You may want to define a helper function corresponding to 푃(푥,푦)
(c) Define a recursive function disp that takes two arguments: a number d and a list of
pairs. Every pair in this input list consists of a number followed by a character, and
you can assume the input list is always in ascending order. For example, a possible
input list might be:
[(0.15, ’#’), (0.5, ’x’), (1, ’.’)]
The function disp should return the character from the list that corresponds to the
smallest number on the list that is greater than the input d, and if d is larger than all
the number in the list, disp should return a space character, ’ ’. For example,
disp 0.01 [(0.15, ’#’), (0.5, ’x’), (1, ’.’)] = ’#’
disp 0.4 [(0.15, ’#’), (0.5, ’x’), (1, ’.’)] = ’x’
disp 100 [(0.15, ’#’), (0.5, ’x’), (1, ’.’)] = ’ ’
The Mandelbrot set is defined to be the set of points (x,y) for which the orbit sequence of
points does not escape to infinity but stays within a fixed distance from the origin.
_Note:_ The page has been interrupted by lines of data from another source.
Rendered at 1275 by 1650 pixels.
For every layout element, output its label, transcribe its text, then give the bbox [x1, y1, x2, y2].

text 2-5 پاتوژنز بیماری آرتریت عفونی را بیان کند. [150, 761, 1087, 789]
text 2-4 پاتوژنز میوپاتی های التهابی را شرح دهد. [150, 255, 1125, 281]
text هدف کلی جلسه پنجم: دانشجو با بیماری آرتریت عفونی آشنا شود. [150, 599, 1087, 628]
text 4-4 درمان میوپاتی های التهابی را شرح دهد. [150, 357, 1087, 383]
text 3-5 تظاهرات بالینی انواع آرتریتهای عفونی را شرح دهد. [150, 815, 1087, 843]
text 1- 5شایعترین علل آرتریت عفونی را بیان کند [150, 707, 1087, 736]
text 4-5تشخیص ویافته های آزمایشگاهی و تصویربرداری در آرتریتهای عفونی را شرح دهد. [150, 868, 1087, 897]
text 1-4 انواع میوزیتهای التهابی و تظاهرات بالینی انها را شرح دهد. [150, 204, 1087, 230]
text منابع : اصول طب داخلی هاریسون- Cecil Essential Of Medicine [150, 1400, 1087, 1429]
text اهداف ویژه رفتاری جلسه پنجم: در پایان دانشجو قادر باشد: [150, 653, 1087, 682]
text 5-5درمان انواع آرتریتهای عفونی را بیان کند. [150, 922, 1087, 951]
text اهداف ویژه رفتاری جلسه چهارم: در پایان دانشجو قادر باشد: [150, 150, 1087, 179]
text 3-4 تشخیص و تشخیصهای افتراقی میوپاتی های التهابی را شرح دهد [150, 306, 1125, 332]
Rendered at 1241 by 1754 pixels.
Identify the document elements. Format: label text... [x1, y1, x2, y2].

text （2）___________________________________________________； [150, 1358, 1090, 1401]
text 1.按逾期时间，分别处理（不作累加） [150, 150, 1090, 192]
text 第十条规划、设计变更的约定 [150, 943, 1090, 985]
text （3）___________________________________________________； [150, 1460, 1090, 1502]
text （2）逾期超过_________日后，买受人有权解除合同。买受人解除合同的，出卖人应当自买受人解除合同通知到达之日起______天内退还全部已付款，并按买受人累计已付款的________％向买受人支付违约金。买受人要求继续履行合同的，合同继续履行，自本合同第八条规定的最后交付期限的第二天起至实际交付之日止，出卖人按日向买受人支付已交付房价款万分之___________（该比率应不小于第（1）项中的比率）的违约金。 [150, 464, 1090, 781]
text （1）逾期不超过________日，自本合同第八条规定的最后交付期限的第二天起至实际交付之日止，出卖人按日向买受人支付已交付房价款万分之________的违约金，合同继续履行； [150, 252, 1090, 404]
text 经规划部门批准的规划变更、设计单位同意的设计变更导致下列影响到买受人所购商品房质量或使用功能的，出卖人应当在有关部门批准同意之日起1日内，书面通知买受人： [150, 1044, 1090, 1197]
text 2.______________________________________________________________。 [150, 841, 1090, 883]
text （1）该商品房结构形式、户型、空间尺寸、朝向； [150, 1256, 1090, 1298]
One way to approximate the Mandelbrot set is to consider a certain element within the orbit
of every point on the plane (such as the 12th element) and to check whether that element
is within a certain fixed distance from the origin. You should use the following function to
calculate distances of points from the origin:1
norm (x,y) = x*x + y*y
These distance values can then be used with disp and orbit to turn points on the plane
into appropriate ASCII characters within an ASCII plot of the Mandelbrot set.
(d) Define a function mandelbrot that takes three arguments: r represents the resolution
of the approximation (to be used with the plane function), i represents the index of
the elements to check in the orbit lists of the points, and l represents the formatting
list (to be used with the disp function). This function should return a list of characters
(which is equivalent in Haskell to a string) that corresponds to a picture approximating
the shape of the Mandelbrot set on the plane. You will need to combine the split,
plane, disp, and orbit functions appropriately; list comprehensions are allowed.
Once you’ve defined the function mandelbrot, you can generate an ASCII version of
an approximation of the Mandelbrot set by evaluating the expression:
putStr (mandelbrot 20 20 [(0.15, ’#’), (0.5, ’x’), (1, ’.’)])
If your solution is correct, the output should unmistakably resemble Figure 1.
Problem 3. (30 pts)
(a) Implement a program in C that takes two positive integers as command line arguments
and displays an ASCII text approximation of the Mandelbrot set using the resolution
and orbit index specified by the integers. For each positive integer inputs r and i, the
output of your C program should match the results of
putStr (mandelbrot r i [(0.15, ’#’), (0.5, ’x’), (100, ’.’)])
(b) Briefly describe three points of contrast or comparison between the two solutions (in
Haskell and in C). These could be about the kinds of issues you had to think about
while writing the solutions or how language features and characteristics affected your
solutions (e.g. in terms of quality, flexibility, or efficiency).
1Note for those who are curious: this function is preferable over the Euclidean metric because the built-in
sqrt function does not behave well on extremely small double precision values. Ideally, this assignment
would use the Rational type to represent numbers, but this is a more advanced topic.